◆ **Consigne 1**:
Réécris la partie du listing qui va du tout début jusqu'à la ligne contenant "3: (501, 401)", ces deux bornes comprises, en remplaçant "top-left" par "bottom-left" sans rien modifier d'autre.

◆ **Passage source**:
Voitures, crédit foncier, matériel technologique ou bien lessive, tout produit est amené à piocher dans l'immensité du réservoir musical pour toucher la cible qu'il souhaite atteindre. Certains spots sont d'ailleurs devenus mythiques en raison justement du titre qui l'accompagnait.

Pourtant, il n'est pas évident pour un artiste de voir sa chanson adossée à une marque ou à une multinationale. À l'époque où les ventes de disques suffisaient à un groupe pour subvenir à ses besoins, il devait être probablement plus facile de ne jamais envisager cette option.

Aujourd'hui, il paraît bien moins évident pour un groupe qui est à l'aube de sa carrière de se priver d'une source de revenus hors des circuits traditionnels d'écoute qui pour l'instant peinent à trouver leur modèle. Même si inéluctablement une pub rapporte de l'argent (voire beaucoup d'argent) peut-on affirmer qu'une "synchro" signifie à coup sûr un "Eldorado" pour autant? Rien n'est moins sûr.

Le choix des titres

Si la réalisation d'un spot publicitaire est une science délicate, le choix de la musique qui doit l'accompagner relève également d'une forme de complexité. Contacté par le HuffPost, Rémi, responsable synchronisation pour une grande maison de disques, explique: "il y a quatre acteurs qui interviennent dans le choix d'une chanson, l'annonceur qui peut avoir son idée, l'agence conseil, le producteur de la pub et nous, maisons de disques ou éditeurs, qui lui proposons des titres". Plusieurs titres sont donc pré-sélectionnés pour la réalisation d'une pub. "S'en suit ensuite une période de négociation commerciale et créative entre les différentes parties" précise-t-il.

Pour qu'un titre ait ses chances d'être retenu, il doit d'abord remplir certaines obligations comme avoir des espaces instrumentaux importants pour permettre le montage d'une voix off, véhiculer des valeurs positives, humaines ou intimistes. Rémi nous avertit cependant que "beaucoup de synchronisations ne répondent pas à ces critères" et que ces caractéristiques concernent uniquement "les cas les plus fréquents".

Concernant la demande, se dégagent quatre grands "archétypes" de titre qui parviennent à satisfaire les attentes de l'annonceur. Un premier style "frais / féminin" est souvent utilisé pour faire passer une image intimiste, joviale ou positive. La recette: des accents folks, des guitares acoustiques épurées ou un piano cadencé caractérisé par l'utilisation d'accords majeurs transmettant une énergie positive. Dans ce registre la chanson de Irma pour la pub pour Google Chrome , "Chupee" du groupe Cocoon ou bien celle de Yael Naïm pour le Mac Book Air sont particulièrement efficaces.

◆ **Matériel fourni**:
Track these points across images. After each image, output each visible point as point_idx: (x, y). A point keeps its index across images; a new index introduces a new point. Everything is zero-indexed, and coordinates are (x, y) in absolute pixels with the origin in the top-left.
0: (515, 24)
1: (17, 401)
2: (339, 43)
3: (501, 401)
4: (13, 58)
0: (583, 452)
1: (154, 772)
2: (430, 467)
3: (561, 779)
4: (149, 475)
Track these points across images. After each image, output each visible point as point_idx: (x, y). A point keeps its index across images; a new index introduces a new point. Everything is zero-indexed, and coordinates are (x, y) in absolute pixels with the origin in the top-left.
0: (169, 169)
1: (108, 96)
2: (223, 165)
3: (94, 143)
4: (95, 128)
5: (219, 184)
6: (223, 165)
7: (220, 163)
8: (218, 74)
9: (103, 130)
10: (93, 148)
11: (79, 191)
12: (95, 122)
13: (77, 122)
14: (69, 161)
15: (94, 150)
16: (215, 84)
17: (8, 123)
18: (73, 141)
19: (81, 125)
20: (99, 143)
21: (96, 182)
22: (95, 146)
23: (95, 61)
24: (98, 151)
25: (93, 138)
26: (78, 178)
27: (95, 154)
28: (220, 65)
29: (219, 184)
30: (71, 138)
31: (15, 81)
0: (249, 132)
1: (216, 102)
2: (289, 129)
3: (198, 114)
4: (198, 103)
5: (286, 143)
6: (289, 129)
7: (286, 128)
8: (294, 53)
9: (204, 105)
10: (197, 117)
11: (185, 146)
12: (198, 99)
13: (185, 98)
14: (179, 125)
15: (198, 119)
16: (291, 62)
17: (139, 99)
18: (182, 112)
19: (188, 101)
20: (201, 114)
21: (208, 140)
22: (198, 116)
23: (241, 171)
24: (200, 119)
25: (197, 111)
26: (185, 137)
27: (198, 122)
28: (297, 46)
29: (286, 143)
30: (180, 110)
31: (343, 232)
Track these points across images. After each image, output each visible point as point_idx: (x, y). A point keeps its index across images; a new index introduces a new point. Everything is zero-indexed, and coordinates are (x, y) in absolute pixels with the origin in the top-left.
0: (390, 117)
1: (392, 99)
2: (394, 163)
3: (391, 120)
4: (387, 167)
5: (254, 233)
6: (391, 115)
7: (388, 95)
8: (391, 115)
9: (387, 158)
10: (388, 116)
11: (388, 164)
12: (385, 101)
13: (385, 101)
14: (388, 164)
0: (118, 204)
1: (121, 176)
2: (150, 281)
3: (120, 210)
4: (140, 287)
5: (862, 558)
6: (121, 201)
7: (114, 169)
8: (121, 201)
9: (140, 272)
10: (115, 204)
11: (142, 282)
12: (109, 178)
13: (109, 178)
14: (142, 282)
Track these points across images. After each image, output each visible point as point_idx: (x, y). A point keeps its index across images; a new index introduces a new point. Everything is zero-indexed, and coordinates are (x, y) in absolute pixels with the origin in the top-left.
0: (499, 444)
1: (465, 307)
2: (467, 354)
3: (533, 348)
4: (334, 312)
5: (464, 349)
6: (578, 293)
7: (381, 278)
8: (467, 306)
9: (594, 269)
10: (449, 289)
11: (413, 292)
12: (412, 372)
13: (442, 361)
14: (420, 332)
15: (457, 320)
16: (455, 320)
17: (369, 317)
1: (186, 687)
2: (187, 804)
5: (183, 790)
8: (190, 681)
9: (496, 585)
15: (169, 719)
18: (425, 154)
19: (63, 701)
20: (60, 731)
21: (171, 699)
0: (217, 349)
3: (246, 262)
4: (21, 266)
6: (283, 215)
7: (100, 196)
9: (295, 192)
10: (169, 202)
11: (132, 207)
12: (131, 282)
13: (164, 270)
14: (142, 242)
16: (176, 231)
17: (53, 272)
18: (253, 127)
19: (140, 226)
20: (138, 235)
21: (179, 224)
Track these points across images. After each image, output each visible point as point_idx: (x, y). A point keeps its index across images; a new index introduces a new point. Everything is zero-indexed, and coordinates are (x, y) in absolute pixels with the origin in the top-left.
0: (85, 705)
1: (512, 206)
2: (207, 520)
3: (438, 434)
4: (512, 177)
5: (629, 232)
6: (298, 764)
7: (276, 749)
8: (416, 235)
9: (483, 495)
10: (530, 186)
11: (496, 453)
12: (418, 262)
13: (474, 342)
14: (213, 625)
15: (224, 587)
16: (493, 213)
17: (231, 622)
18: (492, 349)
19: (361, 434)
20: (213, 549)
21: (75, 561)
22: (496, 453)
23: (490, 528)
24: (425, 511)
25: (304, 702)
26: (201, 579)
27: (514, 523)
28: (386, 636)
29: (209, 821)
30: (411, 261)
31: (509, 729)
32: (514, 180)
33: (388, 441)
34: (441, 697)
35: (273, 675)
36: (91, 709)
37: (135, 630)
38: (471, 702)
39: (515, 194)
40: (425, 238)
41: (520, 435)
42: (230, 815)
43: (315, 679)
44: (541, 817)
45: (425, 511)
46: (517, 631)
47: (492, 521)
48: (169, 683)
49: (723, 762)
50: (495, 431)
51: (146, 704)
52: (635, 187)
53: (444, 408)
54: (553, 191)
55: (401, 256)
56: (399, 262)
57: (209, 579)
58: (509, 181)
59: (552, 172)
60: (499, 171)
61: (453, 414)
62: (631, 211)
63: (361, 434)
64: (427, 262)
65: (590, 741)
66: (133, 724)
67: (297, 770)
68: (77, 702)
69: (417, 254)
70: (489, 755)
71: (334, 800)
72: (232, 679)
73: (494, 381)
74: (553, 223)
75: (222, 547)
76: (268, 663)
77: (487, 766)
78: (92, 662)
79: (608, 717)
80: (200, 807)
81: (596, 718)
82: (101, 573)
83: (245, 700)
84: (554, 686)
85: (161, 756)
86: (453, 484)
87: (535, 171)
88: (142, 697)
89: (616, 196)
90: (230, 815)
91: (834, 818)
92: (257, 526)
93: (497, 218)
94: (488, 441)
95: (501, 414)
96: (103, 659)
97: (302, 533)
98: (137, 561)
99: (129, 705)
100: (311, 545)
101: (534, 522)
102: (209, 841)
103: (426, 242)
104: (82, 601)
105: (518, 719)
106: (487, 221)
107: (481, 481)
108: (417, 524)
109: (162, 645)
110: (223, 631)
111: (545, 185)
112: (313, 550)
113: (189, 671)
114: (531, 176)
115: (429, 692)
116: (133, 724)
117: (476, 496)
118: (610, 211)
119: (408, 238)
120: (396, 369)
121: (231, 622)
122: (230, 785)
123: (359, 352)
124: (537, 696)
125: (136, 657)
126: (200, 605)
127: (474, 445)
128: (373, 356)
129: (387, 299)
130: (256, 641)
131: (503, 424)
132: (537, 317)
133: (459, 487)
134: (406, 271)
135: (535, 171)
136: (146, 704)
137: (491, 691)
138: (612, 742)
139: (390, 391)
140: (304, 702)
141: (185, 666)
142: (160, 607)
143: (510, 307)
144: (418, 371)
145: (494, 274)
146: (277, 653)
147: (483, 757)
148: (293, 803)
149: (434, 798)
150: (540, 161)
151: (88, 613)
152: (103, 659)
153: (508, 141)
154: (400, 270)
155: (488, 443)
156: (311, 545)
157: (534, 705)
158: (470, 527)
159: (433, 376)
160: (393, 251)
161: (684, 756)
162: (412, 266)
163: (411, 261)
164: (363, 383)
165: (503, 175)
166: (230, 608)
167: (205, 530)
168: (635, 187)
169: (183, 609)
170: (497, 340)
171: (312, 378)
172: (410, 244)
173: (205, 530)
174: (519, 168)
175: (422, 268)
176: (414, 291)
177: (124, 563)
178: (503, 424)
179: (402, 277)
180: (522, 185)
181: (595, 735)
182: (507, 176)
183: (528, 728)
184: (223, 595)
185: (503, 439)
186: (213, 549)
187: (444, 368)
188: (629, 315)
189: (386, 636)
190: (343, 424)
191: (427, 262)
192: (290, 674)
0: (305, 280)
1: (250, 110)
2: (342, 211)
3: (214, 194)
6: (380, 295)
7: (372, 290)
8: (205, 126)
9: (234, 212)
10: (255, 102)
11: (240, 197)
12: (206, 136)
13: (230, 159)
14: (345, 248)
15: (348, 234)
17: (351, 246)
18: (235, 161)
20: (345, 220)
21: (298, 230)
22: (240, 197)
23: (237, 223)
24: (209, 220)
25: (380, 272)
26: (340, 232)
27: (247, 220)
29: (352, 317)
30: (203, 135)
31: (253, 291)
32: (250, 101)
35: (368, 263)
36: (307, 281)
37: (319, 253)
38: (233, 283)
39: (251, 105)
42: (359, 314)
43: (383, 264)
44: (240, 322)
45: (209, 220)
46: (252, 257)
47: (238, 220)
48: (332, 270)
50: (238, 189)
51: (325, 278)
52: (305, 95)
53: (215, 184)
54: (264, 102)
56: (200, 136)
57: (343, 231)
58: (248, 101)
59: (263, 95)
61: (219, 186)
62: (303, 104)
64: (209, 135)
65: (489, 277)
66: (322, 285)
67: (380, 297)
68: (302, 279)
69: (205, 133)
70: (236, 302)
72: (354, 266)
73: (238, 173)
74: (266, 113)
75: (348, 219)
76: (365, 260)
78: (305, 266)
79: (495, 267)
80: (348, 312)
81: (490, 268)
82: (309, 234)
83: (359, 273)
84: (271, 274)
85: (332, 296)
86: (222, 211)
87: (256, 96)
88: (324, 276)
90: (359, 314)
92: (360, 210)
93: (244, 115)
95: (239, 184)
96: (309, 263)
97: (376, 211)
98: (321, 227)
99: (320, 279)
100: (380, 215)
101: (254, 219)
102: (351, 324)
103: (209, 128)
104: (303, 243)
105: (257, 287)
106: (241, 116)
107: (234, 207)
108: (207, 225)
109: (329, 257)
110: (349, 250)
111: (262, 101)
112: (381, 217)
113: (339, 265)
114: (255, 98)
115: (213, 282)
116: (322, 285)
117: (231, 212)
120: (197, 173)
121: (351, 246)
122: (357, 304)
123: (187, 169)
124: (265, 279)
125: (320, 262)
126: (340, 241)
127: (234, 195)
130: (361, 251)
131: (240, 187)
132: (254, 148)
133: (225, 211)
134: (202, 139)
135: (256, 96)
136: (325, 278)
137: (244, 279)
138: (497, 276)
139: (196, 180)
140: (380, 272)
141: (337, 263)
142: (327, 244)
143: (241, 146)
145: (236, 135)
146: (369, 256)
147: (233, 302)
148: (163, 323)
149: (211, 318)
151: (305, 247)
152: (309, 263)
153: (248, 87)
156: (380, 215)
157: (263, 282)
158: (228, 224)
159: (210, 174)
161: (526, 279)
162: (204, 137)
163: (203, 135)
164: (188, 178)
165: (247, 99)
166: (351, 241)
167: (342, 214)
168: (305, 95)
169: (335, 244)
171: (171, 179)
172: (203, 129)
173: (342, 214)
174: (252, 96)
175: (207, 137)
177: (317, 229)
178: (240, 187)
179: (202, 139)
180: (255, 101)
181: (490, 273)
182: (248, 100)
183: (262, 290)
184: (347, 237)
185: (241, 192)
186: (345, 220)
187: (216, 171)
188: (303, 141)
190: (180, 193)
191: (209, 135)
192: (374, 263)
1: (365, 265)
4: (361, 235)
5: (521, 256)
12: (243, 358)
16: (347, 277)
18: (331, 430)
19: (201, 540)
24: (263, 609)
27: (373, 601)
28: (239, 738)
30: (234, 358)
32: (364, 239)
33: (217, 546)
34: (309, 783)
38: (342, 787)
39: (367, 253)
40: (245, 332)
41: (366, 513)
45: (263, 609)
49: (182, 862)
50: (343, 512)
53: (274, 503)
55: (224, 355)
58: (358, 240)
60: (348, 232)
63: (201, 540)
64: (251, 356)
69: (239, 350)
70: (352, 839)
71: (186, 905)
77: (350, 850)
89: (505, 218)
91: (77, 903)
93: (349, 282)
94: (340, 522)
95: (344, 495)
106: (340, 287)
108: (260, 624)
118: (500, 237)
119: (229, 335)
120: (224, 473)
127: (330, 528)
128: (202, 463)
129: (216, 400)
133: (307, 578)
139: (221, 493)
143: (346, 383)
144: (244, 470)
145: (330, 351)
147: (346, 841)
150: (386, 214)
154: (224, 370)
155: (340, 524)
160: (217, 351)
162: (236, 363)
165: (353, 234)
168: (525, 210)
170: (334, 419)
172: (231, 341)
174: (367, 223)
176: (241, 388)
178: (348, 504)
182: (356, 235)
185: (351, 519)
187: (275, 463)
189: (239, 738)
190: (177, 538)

◆ **Consigne 2**:
Recopie à l'identique la partie du passage source sur la musique publicitaire qui commence par les mots "Pourtant, il n'est" et se termine par "n'est moins sûr.".

◆ **Réponse 1**:
Track these points across images. After each image, output each visible point as point_idx: (x, y). A point keeps its index across images; a new index introduces a new point. Everything is zero-indexed, and coordinates are (x, y) in absolute pixels with the origin in the bottom-left.
0: (515, 24)
1: (17, 401)
2: (339, 43)
3: (501, 401)

◆ **Réponse 2**:
Pourtant, il n'est pas évident pour un artiste de voir sa chanson adossée à une marque ou à une multinationale. À l'époque où les ventes de disques suffisaient à un groupe pour subvenir à ses besoins, il devait être probablement plus facile de ne jamais envisager cette option.

Aujourd'hui, il paraît bien moins évident pour un groupe qui est à l'aube de sa carrière de se priver d'une source de revenus hors des circuits traditionnels d'écoute qui pour l'instant peinent à trouver leur modèle. Même si inéluctablement une pub rapporte de l'argent (voire beaucoup d'argent) peut-on affirmer qu'une "synchro" signifie à coup sûr un "Eldorado" pour autant? Rien n'est moins sûr.